課題項目 a =
レコードの先頭行から「strettamente necessari. Usa」を含む行までを、「Telefon validat」を「Telefon verificat」に置き換えて再掲せよ。それ以外の箇所は変更しないこと。

原文資料 =
マタイの福音書26章69-27章5節より
2023年3月19日
<聖書>
ペテロが外の中庭にすわっていると、女中のひとりが来て言った。「あなたも、ガリラヤ人イエスといっしょにいましたね。」しかし、ペテロはみなの前でそれを打ち消して、「何を言っているのか、私にはわからない」と言った。そして、ペテロが入口まで出て行くと、ほかの女中が、彼を見て、そこにいる人々に言った。「この人はナザレ人イエスといっしょでした。」それで、ペテロは、またもそれを打ち消し、誓って、「そんな人は知らない」と言った。しばらくすると、そのあたりに立っている人々がペテロに近寄って来て、「確かに、あなたもあの仲間だ。ことばのなまりではっきりわかる」と言った。すると彼は、「そんな人は知らない」と言って、のろいをかけて誓い始めた。するとすぐに、鶏が鳴いた。そこでペテロは、「鶏が鳴く前に三度、あなたは、わたしを知らないと言います」とイエスの言われたあのことばを思い出した。そうして、彼は出て行って、激しく泣いた。さて、夜が明けると、祭司長、民の長老たち全員は、イエスを死刑にするために協議した。それから、イエスを縛って連れ出し、総督ピラトに引き渡した。そのとき、イエスを売ったユダは、イエスが罪に定められたのを知って後悔し、銀貨三十枚を、祭司長、長老たちに返して、「私は罪を犯した。罪のない人の血を売ったりして」と言った。しかし、彼らは、「私たちの知ったことか。自分で始末することだ」と言った。それで、彼は銀貨を神殿に投げ込んで立ち去った。そして、外に出て行って、首をつった。
(マタイの福音書26章69-27章5節)
<説教>
過越しの祭りが近づく中、イエスを十字架刑にしようとユダヤ宗教議会(サンヘドリン)の裁判が行われます。そんなイエスの受難の時、弟子のペテロはイエスを知らないと否み、イスカリオテのユダは銀貨30枚でイエスを売り渡した罪を後悔して、首を吊り自殺します。
わずか前まではペテロはイエスが死ぬなら一緒に死ぬと言い、またイエスを逮捕しにきた大勢の群衆や兵士に向かって剣で戦おうとしました。勇敢に見えたペテロはイエスの十字架につまづいたのです。
ペテロはイエス出会ったとき、イエスが神であり、自分が罪人であることを告白しました。そしてすべてを捨ててイエスを愛して、彼につき従おうとしました(ルカの福音書5:1-11)。
しかし、十字架の前で彼は自分が握っている弱さを知りました。
イエスは
「だれでもわたしについて来たいと思うなら、自分を捨て、自分の十字架を負い、そしてわたしについて来なさい。(マルコの福音書8:34)」
と言われました。
イエスは十字架により、世から苦しみを受けて捨てられました。イエスに従おうとする者もまた、同じ苦しみを受けるのです。神を知らない世のただ中で生きるキリスト者の苦しみがあるのです。

課題項目 b =
ペテロの否認とユダの後悔を扱った説教の続きを、最後の文の後から書き継げ。

データセットのレコード:
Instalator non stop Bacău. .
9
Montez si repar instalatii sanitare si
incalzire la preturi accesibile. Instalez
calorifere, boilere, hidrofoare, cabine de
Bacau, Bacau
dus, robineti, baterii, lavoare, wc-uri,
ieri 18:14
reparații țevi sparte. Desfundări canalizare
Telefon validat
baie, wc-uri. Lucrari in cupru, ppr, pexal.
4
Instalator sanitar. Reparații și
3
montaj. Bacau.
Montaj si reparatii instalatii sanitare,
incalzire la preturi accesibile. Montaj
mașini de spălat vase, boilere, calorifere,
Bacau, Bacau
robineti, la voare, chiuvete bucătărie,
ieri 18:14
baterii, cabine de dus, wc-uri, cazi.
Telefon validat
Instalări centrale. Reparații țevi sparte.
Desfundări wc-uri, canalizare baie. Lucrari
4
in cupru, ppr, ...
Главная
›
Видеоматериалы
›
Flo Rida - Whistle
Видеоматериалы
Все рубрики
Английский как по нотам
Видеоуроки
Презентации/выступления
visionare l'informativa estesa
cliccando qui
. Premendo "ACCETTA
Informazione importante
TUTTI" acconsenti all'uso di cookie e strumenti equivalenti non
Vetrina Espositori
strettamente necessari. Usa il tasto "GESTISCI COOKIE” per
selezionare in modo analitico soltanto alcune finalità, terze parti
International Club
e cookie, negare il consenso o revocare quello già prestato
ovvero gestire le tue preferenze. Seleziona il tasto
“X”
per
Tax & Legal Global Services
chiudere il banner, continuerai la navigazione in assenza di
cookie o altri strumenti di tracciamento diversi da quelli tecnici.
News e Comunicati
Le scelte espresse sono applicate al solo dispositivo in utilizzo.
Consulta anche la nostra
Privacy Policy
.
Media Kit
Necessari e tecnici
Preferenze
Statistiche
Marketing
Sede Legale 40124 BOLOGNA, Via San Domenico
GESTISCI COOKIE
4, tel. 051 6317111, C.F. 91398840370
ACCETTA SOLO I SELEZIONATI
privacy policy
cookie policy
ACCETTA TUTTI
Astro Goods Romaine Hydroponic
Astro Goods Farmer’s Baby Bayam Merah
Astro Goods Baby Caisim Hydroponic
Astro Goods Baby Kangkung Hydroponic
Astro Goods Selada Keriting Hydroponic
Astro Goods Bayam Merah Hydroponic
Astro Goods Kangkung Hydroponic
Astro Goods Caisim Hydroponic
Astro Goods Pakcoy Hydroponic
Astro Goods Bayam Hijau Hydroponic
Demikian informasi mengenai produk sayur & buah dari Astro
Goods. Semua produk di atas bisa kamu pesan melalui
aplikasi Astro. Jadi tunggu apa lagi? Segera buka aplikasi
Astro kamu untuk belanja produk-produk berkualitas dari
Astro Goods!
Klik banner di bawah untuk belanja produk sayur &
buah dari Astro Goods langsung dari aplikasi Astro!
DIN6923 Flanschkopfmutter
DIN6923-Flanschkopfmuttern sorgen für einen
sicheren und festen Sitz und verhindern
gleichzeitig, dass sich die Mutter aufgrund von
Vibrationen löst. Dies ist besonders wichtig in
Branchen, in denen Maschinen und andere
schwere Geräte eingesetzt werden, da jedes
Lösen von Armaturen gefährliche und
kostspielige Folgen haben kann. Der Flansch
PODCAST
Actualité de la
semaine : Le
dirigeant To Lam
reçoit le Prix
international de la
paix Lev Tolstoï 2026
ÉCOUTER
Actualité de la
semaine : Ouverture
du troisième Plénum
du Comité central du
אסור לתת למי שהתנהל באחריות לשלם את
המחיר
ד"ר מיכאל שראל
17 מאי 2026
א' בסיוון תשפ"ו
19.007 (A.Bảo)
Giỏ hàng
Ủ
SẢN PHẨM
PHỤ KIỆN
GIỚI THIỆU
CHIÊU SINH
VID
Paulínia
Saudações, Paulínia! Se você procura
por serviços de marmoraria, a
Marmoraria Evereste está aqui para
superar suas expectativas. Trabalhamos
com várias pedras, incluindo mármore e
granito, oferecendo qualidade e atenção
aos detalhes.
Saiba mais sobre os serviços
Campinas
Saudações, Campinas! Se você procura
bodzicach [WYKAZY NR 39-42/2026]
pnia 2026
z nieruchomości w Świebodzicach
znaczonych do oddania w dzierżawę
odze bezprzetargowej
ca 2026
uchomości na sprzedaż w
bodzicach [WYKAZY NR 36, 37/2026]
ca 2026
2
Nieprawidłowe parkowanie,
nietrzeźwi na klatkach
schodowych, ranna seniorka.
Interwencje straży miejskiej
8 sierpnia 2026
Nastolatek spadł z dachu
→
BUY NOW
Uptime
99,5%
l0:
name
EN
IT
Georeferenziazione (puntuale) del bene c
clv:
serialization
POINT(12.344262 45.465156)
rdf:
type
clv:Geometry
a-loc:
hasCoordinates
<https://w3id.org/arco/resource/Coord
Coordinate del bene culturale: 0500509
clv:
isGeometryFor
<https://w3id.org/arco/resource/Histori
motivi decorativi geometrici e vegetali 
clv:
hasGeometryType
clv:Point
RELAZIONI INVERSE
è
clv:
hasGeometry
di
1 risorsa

演習結果 a =
Instalator non stop Bacău. .
9
Montez si repar instalatii sanitare si
incalzire la preturi accesibile. Instalez
calorifere, boilere, hidrofoare, cabine de
Bacau, Bacau
dus, robineti, baterii, lavoare, wc-uri,
ieri 18:14
reparații țevi sparte. Desfundări canalizare
Telefon verificat
baie, wc-uri. Lucrari in cupru, ppr, pexal.
4
Instalator sanitar. Reparații și
3
montaj. Bacau.
Montaj si reparatii instalatii sanitare,
incalzire la preturi accesibile. Montaj
mașini de spălat vase, boilere, calorifere,
Bacau, Bacau
robineti, la voare, chiuvete bucătărie,
ieri 18:14
baterii, cabine de dus, wc-uri, cazi.
Telefon verificat
Instalări centrale. Reparații țevi sparte.
Desfundări wc-uri, canalizare baie. Lucrari
4
in cupru, ppr, ...
Главная
›
Видеоматериалы
›
Flo Rida - Whistle
Видеоматериалы
Все рубрики
Английский как по нотам
Видеоуроки
Презентации/выступления
visionare l'informativa estesa
cliccando qui
. Premendo "ACCETTA
Informazione importante
TUTTI" acconsenti all'uso di cookie e strumenti equivalenti non
Vetrina Espositori
strettamente necessari. Usa il tasto "GESTISCI COOKIE” per

演習結果 b =
すべての人の人生の中にある苦しみ、試練、恐れ、不安ではなく、イエスを信じることによって受ける苦しみです。
ペテロはイエスに従う者が受ける苦しみを拒んだのでした。それは人間には負えない十字架です。しかし、イエスは「わたしについて来たいなら」と言われます。それは強制されてでも、期待されてでもなく、自分の意志によってイエスと一緒に生きようとするまことのイエスの弟子です。そのいばらの道への門は小さく、十字架へと続く道は狭いですが、その道は神の栄光がまぶしく輝いています。日々の生活の中で、みことばに従い、神の力を受けて生きることができます。
神は、そのようなイエスの弟子を受け入れてくださり、まことの神のご計画の中で使命を与え、人生の目的を与えてくださいます。そこにイエスと共に受けるまことの喜び、愛と祝福があります。
ユダは自分の力で人生をつかもうとして罪を犯しました。彼は自分の罪を後悔しましたが、祭司長や長老たちのもとに罪のゆるしを受けようとしました。すべての罪は神の前に犯しているのです。一度犯した罪は決して取り消すことは出来ません。自分で始末することはできないのです。たとえ自殺して命と引き換えにしでも罪の赦しにはならないのです。
罪の赦しはただ一つです。聖い神のイエスの血の代価が払われた十字架にあるのです。いかなる罪もイエスのもとに悔い改めるなら赦され、神との和解が与えられ、新しく生きる者ときよめ、つくり変えられます。
「もし、私たちが自分の罪を言い表すなら、神は真実で正しい方ですから、その罪を赦し、すべての悪から私たちをきよめてくださいます。」
(ヨハネの手紙第一1:8)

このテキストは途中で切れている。